Considering the DeepSWE result (imho if you're gonna give value to benchmarks this is one of the best) it's not good enough.
Is this the model trained on Meta "draftees"? Are we seeing this in the jump on JobBench?
Competition for cheaper and efficient models is a good thing, regardless of if you don't like SpaceX, Meta, etc. Especially from US based labs
I for one am really glad to get competitive models that will push the major labs to bring prices down.

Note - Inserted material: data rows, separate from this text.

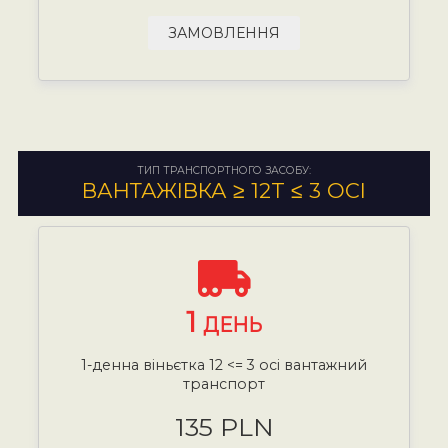
ЗАМОВЛЕННЯ
ТИП ТРАНСПОРТНОГО ЗАСОБУ:
ВАНТАЖІВКА ≥ 12T ≤ 3 ОСІ
1
ДЕНЬ
1-денна віньєтка 12 <= 3 осі вантажний
транспорт
135 PLN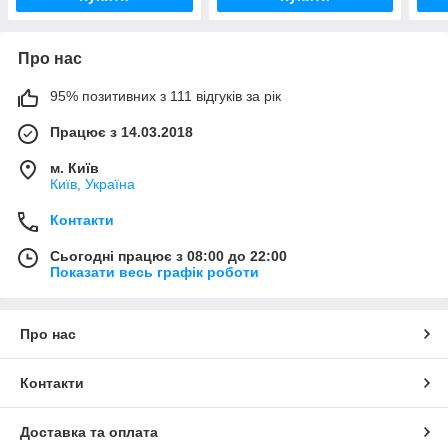
Про нас
95% позитивних з 111 відгуків за рік
Працює з 14.03.2018
м. Київ
Київ, Україна
Контакти
Сьогодні працює з 08:00 до 22:00
Показати весь графік роботи
Про нас
Контакти
Доставка та оплата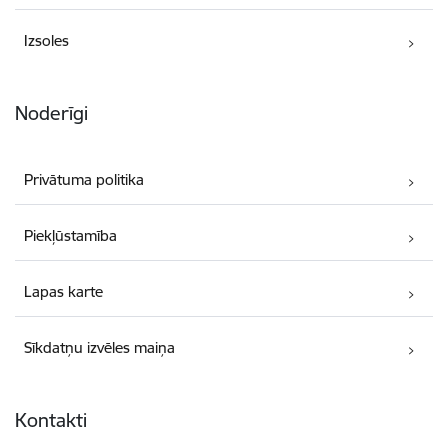
Izsoles
Noderīgi
Privātuma politika
Piekļūstamība
Lapas karte
Sīkdatņu izvēles maiņa
Kontakti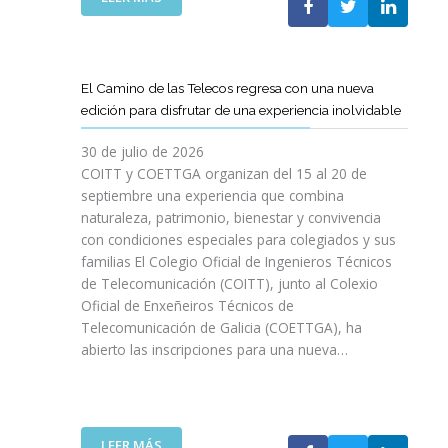
P
L
A
O
C
S
O
D
El Camino de las Telecos regresa con una nueva
N
E
edición para disfrutar de una experiencia inolvidable
L
C
A
A
30 de julio de 2026
L
N
COITT y COETTGA organizan del 15 al 20 de
L
O
septiembre una experiencia que combina
E
S
naturaleza, patrimonio, bienestar y convivencia
G
D
con condiciones especiales para colegiados y sus
A
E
D
familias El Colegio Oficial de Ingenieros Técnicos
L
A
de Telecomunicación (COITT), junto al Colexio
C
D
Oficial de Enxeñeiros Técnicos de
O
E
Telecomunicación de Galicia (COETTGA), ha
I
L
abierto las inscripciones para una nueva…
T
A
T
S
Y
E
D
M
E
:
LEER MÁS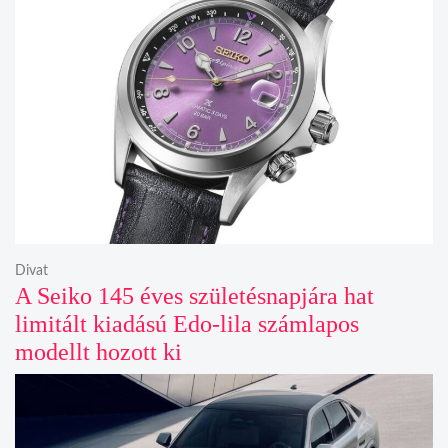
Divat
A Seiko 145 éves születésnapjára hat
limitált kiadású Edo-lila számlapos
modellt hozott ki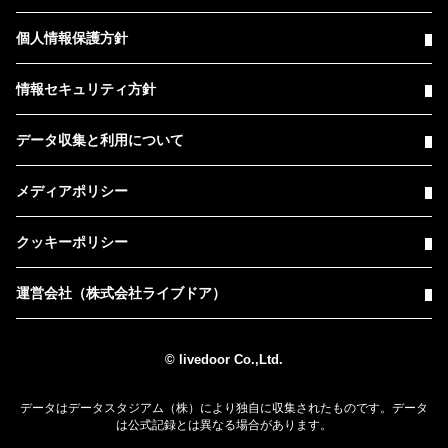
個人情報保護方針
情報セキュリティ方針
データ収集と利用について
メディアポリシー
クッキーポリシー
運営会社（株式会社ライブドア）
© livedoor Co.,Ltd.
データはデータスタジアム（株）により独自に収集されたものです。データ
は公式記録とは異なる場合があります。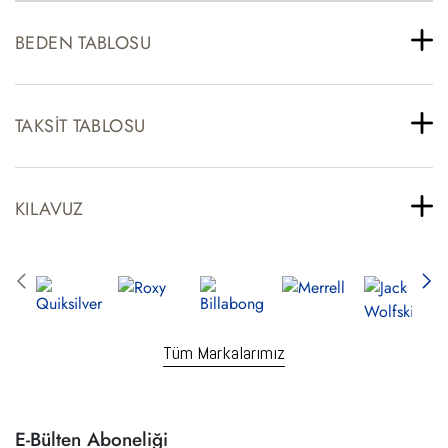
BEDEN TABLOSU
TAKSIT TABLOSU
KILAVUZ
Tüm Markalarımız
E-Bülten Aboneliği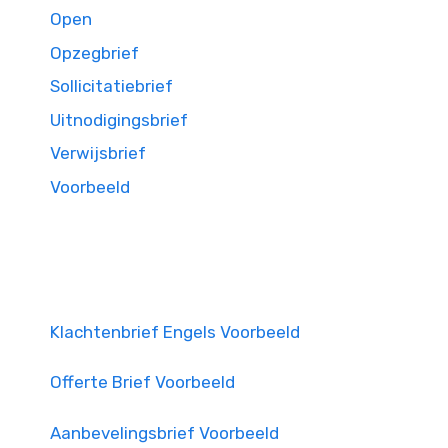
Open
Opzegbrief
Sollicitatiebrief
Uitnodigingsbrief
Verwijsbrief
Voorbeeld
Klachtenbrief Engels Voorbeeld
Offerte Brief Voorbeeld
Aanbevelingsbrief Voorbeeld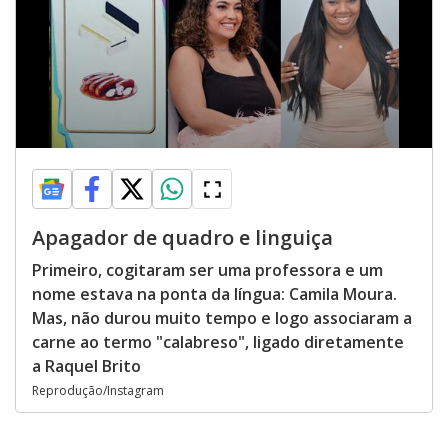
Apagador de quadro e linguiça
Primeiro, cogitaram ser uma professora e um
nome estava na ponta da língua: Camila Moura.
Mas, não durou muito tempo e logo associaram a
carne ao termo "calabreso", ligado diretamente
a Raquel Brito
Reprodução/Instagram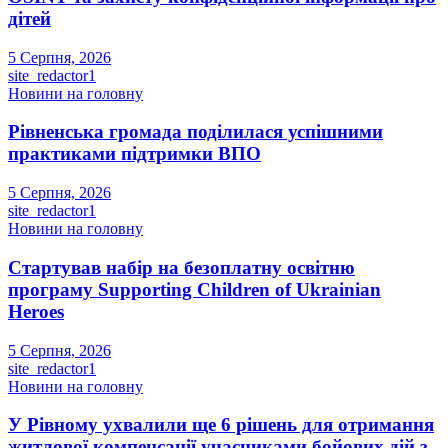
дітей
5 Серпня, 2026
site_redactor1
Новини на головну
Рівненська громада поділилася успішними
практиками підтримки ВПО
5 Серпня, 2026
site_redactor1
Новини на головну
Стартував набір на безоплатну освітню
програму Supporting Children of Ukrainian
Heroes
5 Серпня, 2026
site_redactor1
Новини на головну
У Рівному ухвалили ще 6 рішень для отримання
житлової компенсації учасниками бойових дій з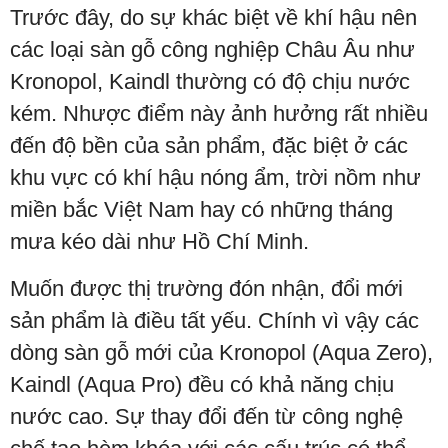
Trước đây, do sự khác biệt về khí hậu nên
các loại sàn gỗ công nghiệp Châu Âu như
Kronopol, Kaindl thường có độ chịu nước
kém. Nhược điểm này ảnh hưởng rất nhiều
đến độ bền của sản phẩm, đặc biệt ở các
khu vực có khí hậu nóng ẩm, trời nồm như
miền bắc Việt Nam hay có những tháng
mưa kéo dài như Hồ Chí Minh.
Muốn được thị trường đón nhận, đổi mới
sản phẩm là điều tất yếu. Chính vì vậy các
dòng sàn gỗ mới của Kronopol (Aqua Zero),
Kaindl (Aqua Pro) đều có khả năng chịu
nước cao. Sự thay đổi đến từ công nghệ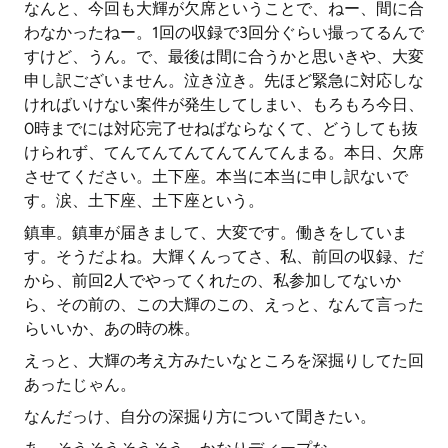
なんと、今回も大輝が欠席ということで、ねー、間に合
わなかったねー。1回の収録で3回分ぐらい撮ってるんで
すけど、うん。で、最後は間に合うかと思いきや、大変
申し訳ございません。泣き泣き。先ほど緊急に対応しな
ければいけない案件が発生してしまい、もろもろ今日、
0時までには対応完了せねばならなくて、どうしても抜
けられず、てんてんてんてんてんてんまる。本日、欠席
させてください。土下座。本当に本当に申し訳ないで
す。涙、土下座、土下座という。
鎮車。鎮車が届きまして、大変です。働きをしていま
す。そうだよね。大輝くんってさ、私、前回の収録、だ
から、前回2人でやってくれたの、私参加してないか
ら、その前の、この大輝のこの、えっと、なんて言った
らいいか、あの時の株。
えっと、大輝の考え方みたいなところを深掘りしてた回
あったじゃん。
なんだっけ、自分の深掘り方について聞きたい。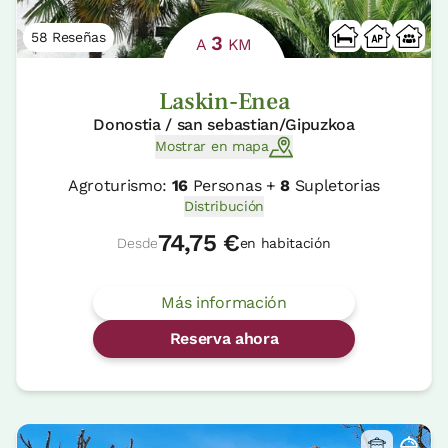
58 Reseñas
3
A
KM
Laskin-Enea
Donostia / san sebastian/Gipuzkoa
Mostrar en mapa
Agroturismo:
16
Personas +
8
Supletorias
Distribución
74,75 €
Desde
en habitación
Más información
Reserva ahora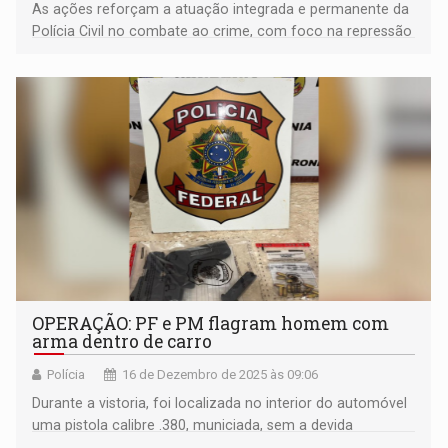
As ações reforçam a atuação integrada e permanente da
Polícia Civil no combate ao crime, com foco na repressão
qualificada e na preservação da segurança da
população
OPERAÇÃO: PF e PM flagram homem com
arma dentro de carro
Polícia
16 de Dezembro de 2025 às 09:06
Durante a vistoria, foi localizada no interior do automóvel
uma pistola calibre .380, municiada, sem a devida
autorização legal para porte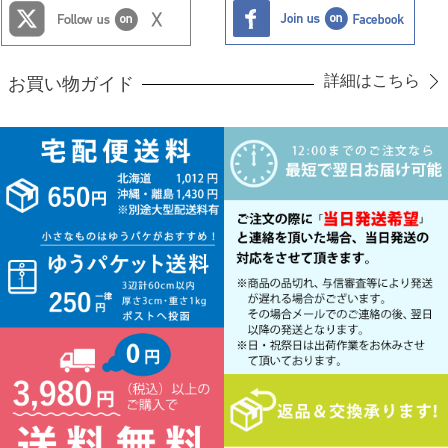
詳細はこちら
お買い物ガイド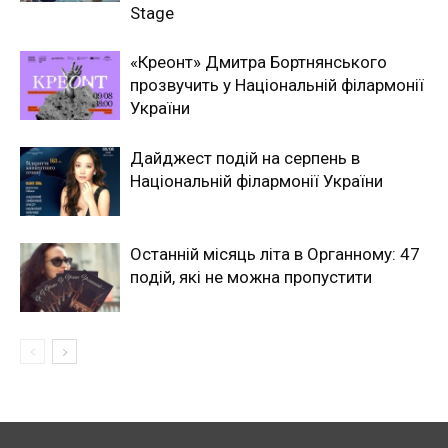
Stage
«Креонт» Дмитра Бортнянського
прозвучить у Національній філармонії
України
Дайджест подій на серпень в
Національній філармонії України
Останній місяць літа в Органному: 47
подій, які не можна пропустити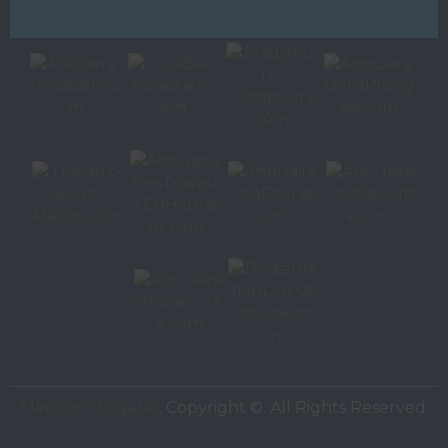
Autres sites de
VAC Editions SAS
Mentions Légales
. Copyright ©. All Rights Reserved.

While Chinese open source labs are also great, unfortunately when it comes to US/Western political pressure it won't often have as much of a bearing on labs bringing prices down, especially for enterprises.
Also if these numbers are true, this is truly breaking ground finally for Meta.
when I try to sign up for meta.com, the only two quick options they show are instagram and facebook, or you have to go through the manual process.
what advantage does this give them? is it really that hard to add github or google login options there?
Everyone has been loving to shit on the Alexander Wang acquisition but this seems legitimately impressive to me?
Meta's AI org when from a total mismanaged dumpster fire for multiple years to delivering a competitive model in less than a year on essentially their first try?
"We're thrilled to be releasing Muse Spark 1.1, a testament to our research momentum."
Let's see how it does on the Creative Writing bench ;)
A lot of these benchmarks are unfamiliar. Are labs just choosing the ones that make them look best?
This is not open-weights, right?
Meta is back in the game, albeit not at the top. Impressive stuff, nonetheless.
Weren't they caught multiple times gaming the benchmark even more so then the rest?
Let me assure you, literally everybody does this
They are not open source anymore, right?